- Цитируемый отрывок:
⟨

Прочитав письмо, Бор не изменил своего отношения к ситуации. Он пожелал остаться в Дании и продолжить работу в институте. С его точки зрения, извлечь уран-235 из природного урана в значительных количествах (что было необходимо для создания бомбы) практически невозможно. Он изложил свои соображения в письме, но оставил за собой право уехать в Британию, так как положение в Дании могло измениться: «Однако, — писал он, — не исключено, что в самом ближайшем будущем ситуация изменится и я, если у меня не будет другого выхода, смогу предложить свои скромные услуги для восстановления международного сотрудничества во имя человеческого прогресса». Гит уменьшил письмо Бора до микроскопических размеров, завернул в фольгу, приказал спрятать в полом зубе курьера и запломбировать.

⟩

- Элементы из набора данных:
⟨

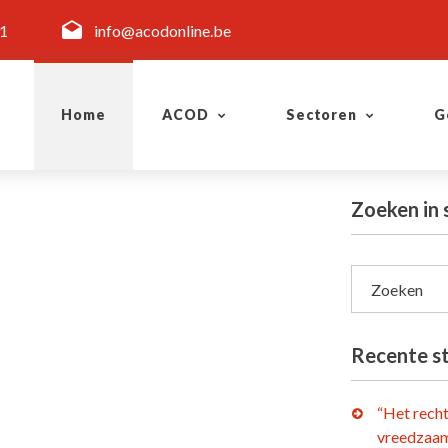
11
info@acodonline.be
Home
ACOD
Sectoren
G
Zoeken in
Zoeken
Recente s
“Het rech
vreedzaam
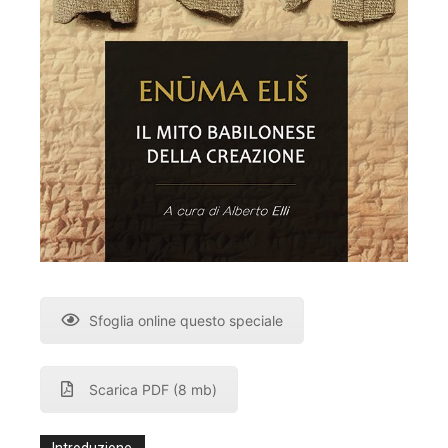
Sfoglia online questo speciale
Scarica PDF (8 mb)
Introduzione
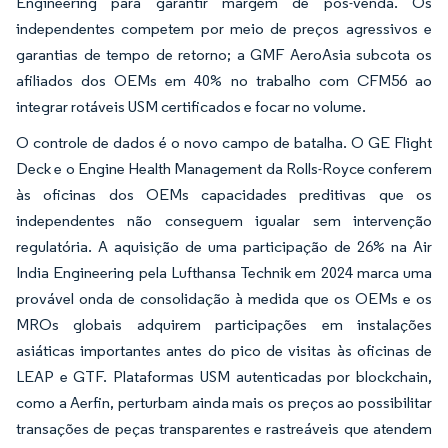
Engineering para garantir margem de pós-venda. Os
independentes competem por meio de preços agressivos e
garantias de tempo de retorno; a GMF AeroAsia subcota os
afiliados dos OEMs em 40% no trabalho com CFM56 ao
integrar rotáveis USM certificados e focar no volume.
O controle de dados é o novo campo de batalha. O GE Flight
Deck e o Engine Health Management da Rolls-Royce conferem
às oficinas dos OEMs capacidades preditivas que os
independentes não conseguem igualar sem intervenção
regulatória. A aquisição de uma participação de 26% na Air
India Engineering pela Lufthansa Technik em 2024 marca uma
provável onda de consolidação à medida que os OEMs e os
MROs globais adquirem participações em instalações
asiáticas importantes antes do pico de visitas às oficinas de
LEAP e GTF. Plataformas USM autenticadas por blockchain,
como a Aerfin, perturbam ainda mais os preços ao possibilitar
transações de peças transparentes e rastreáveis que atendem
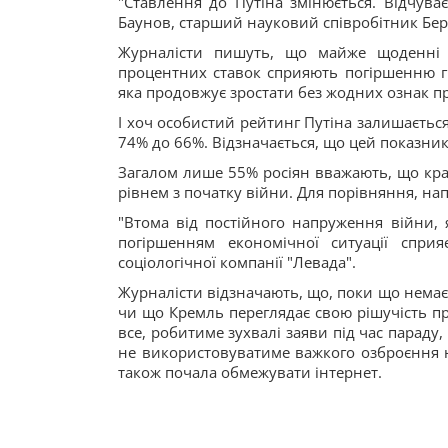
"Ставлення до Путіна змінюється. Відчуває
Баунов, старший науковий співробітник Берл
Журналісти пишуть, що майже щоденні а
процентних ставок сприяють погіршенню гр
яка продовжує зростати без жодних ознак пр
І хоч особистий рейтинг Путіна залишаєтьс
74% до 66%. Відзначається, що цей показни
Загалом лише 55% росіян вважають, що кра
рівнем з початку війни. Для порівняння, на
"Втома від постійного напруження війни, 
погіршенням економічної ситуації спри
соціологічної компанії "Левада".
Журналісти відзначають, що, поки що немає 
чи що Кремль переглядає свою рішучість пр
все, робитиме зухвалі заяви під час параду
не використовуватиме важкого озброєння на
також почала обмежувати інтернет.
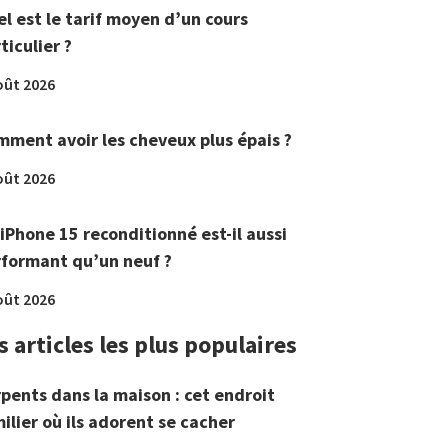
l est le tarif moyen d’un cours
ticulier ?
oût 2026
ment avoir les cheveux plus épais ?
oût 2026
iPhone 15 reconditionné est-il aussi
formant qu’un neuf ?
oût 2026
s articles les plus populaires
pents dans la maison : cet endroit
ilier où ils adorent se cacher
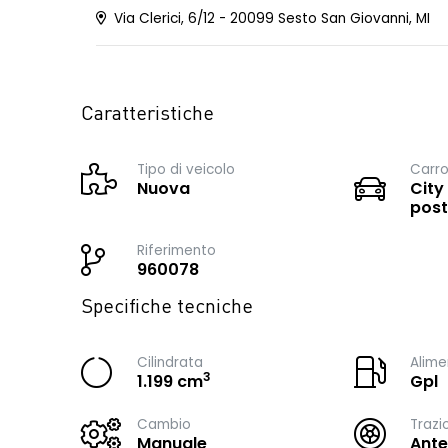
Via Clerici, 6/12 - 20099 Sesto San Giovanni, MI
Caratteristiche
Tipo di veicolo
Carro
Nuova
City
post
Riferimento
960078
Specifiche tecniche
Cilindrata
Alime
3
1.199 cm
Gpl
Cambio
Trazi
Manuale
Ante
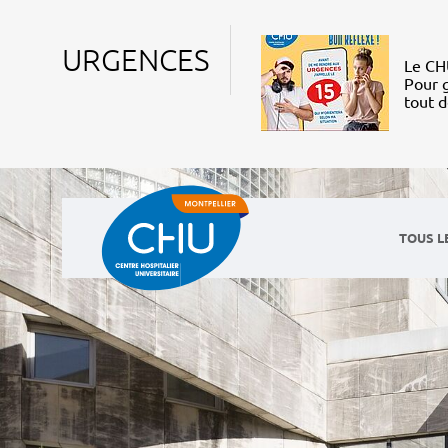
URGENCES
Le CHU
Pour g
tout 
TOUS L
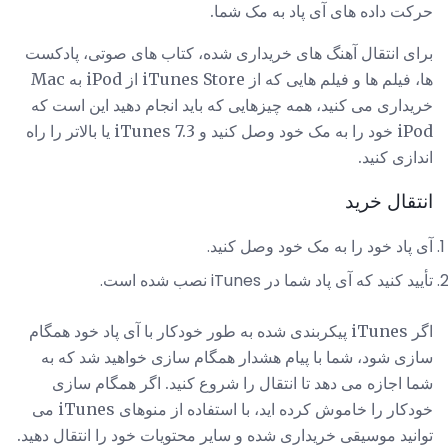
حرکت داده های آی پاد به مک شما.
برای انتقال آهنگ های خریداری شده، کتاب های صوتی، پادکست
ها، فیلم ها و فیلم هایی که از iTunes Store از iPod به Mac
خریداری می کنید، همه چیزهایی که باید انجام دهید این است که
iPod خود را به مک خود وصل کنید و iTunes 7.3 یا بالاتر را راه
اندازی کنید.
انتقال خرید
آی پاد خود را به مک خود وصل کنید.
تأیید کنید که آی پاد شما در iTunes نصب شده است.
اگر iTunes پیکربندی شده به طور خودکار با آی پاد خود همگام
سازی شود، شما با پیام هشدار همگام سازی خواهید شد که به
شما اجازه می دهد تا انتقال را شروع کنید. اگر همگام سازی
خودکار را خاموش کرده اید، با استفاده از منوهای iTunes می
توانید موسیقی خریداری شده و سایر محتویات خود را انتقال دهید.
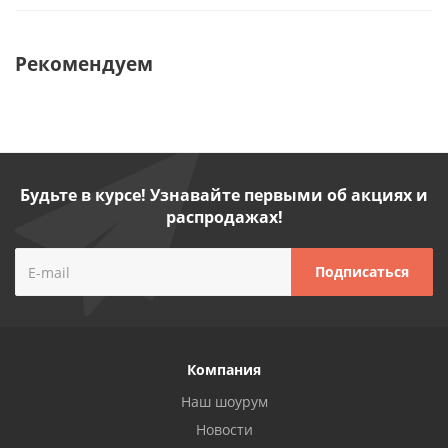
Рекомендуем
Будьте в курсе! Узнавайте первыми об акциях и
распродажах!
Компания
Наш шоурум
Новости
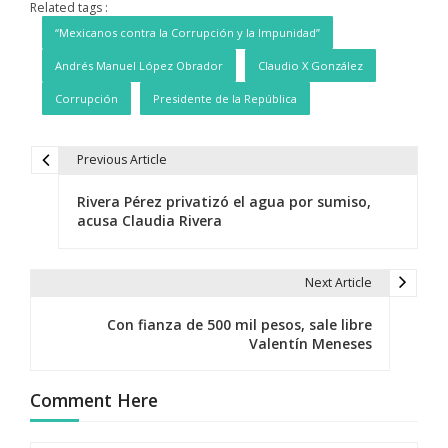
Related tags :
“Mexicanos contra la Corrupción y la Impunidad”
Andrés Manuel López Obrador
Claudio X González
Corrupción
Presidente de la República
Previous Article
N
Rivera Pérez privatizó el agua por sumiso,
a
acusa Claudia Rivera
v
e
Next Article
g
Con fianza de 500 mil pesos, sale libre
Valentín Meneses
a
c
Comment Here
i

⟩
⟨

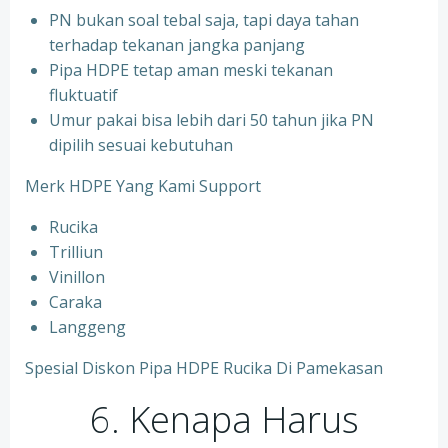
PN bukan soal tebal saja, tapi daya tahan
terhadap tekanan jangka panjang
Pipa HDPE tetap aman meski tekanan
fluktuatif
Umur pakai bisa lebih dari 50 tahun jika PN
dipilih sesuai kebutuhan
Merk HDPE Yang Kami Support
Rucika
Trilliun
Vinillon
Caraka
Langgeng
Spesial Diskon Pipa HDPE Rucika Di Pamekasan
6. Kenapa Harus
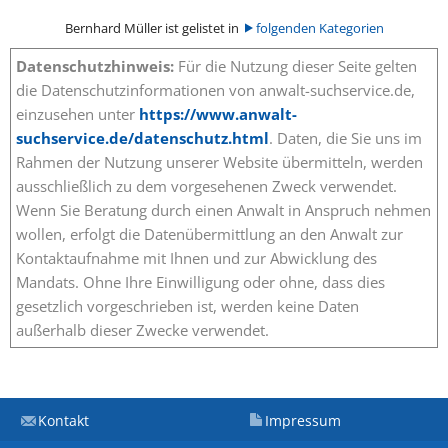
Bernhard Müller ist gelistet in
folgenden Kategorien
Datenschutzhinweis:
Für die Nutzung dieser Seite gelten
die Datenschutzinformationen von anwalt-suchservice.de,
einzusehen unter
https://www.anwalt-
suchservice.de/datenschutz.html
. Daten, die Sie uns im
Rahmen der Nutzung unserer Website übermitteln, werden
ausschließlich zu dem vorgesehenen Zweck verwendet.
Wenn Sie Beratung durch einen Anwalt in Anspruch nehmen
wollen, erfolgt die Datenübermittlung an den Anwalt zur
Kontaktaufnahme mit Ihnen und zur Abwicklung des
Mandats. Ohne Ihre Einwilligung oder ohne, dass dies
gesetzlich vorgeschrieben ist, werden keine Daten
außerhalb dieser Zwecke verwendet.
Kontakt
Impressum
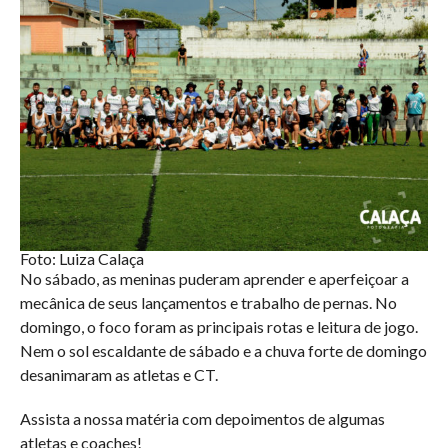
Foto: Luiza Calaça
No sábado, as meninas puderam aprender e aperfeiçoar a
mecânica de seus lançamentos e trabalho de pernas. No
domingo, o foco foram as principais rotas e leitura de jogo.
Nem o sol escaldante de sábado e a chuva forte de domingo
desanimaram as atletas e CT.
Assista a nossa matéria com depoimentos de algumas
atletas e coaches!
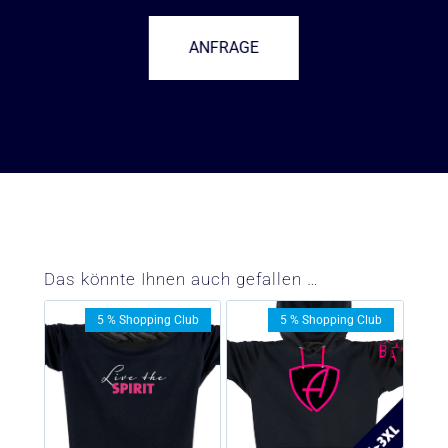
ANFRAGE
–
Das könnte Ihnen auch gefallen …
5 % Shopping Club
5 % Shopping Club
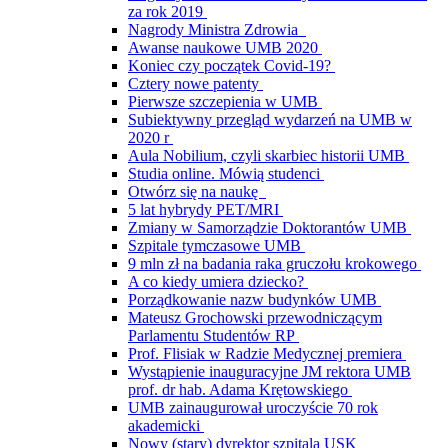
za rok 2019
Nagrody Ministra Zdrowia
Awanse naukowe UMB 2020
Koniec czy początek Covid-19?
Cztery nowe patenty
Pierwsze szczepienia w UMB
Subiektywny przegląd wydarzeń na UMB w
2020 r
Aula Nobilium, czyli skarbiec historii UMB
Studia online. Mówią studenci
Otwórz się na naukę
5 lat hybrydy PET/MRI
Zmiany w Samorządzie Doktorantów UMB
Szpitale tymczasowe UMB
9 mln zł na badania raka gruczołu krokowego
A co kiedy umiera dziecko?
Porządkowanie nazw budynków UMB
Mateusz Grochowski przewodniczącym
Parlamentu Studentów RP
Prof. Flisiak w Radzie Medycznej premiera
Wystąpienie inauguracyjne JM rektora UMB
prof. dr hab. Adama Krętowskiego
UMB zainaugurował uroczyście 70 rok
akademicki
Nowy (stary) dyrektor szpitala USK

⟩
⟨

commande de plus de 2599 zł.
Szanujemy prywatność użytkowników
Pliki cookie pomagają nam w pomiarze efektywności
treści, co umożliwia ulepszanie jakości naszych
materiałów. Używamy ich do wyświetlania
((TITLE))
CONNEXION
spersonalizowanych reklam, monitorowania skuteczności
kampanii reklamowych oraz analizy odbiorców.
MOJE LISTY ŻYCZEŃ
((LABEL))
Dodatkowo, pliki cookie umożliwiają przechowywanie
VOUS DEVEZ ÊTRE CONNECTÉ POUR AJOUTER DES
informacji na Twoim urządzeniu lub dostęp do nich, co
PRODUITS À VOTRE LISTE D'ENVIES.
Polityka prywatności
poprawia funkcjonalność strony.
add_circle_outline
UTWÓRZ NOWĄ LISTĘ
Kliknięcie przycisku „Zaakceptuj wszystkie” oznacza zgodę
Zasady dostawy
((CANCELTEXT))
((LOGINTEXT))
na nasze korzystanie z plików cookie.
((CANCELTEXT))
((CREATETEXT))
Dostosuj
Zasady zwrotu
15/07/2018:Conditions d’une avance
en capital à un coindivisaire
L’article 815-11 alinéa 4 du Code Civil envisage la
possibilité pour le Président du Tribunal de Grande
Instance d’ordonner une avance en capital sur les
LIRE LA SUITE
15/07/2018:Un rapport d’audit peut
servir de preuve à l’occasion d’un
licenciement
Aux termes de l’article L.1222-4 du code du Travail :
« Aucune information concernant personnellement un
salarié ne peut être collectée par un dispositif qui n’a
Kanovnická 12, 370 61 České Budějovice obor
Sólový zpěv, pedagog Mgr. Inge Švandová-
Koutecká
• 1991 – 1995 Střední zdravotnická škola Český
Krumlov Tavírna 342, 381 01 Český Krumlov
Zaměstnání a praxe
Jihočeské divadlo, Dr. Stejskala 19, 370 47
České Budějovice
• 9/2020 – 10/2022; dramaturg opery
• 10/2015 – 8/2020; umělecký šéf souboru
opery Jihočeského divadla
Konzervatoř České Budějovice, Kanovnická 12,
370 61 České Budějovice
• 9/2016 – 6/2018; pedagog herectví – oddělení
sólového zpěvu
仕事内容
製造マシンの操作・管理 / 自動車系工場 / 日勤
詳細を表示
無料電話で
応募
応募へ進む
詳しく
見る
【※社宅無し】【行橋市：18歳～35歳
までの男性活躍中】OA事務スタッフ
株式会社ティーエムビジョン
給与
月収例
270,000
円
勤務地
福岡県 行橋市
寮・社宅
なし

⟩

- Условие задачи:
Верны ли по отрывку эти три утверждения? Ответьте на каждое «да» или «нет» и приведите решающие слова отрывка.
1. Бор решил остаться в Дании и дальше работать в институте.
2. Бор считал, что получить много урана-235 из природного урана нетрудно.
3. Гит велел спрятать письмо Бора в полом зубе курьера.

- Решение задания:
1. Да: «Он пожелал остаться в Дании и продолжить работу в институте».
2. Нет: «извлечь уран-235 из природного урана в значительных количествах (что было необходимо для создания бомбы) практически невозможно».
3. Да: «Гит уменьшил письмо Бора до микроскопических размеров, завернул в фольгу, приказал спрятать в полом зубе курьера и запломбировать».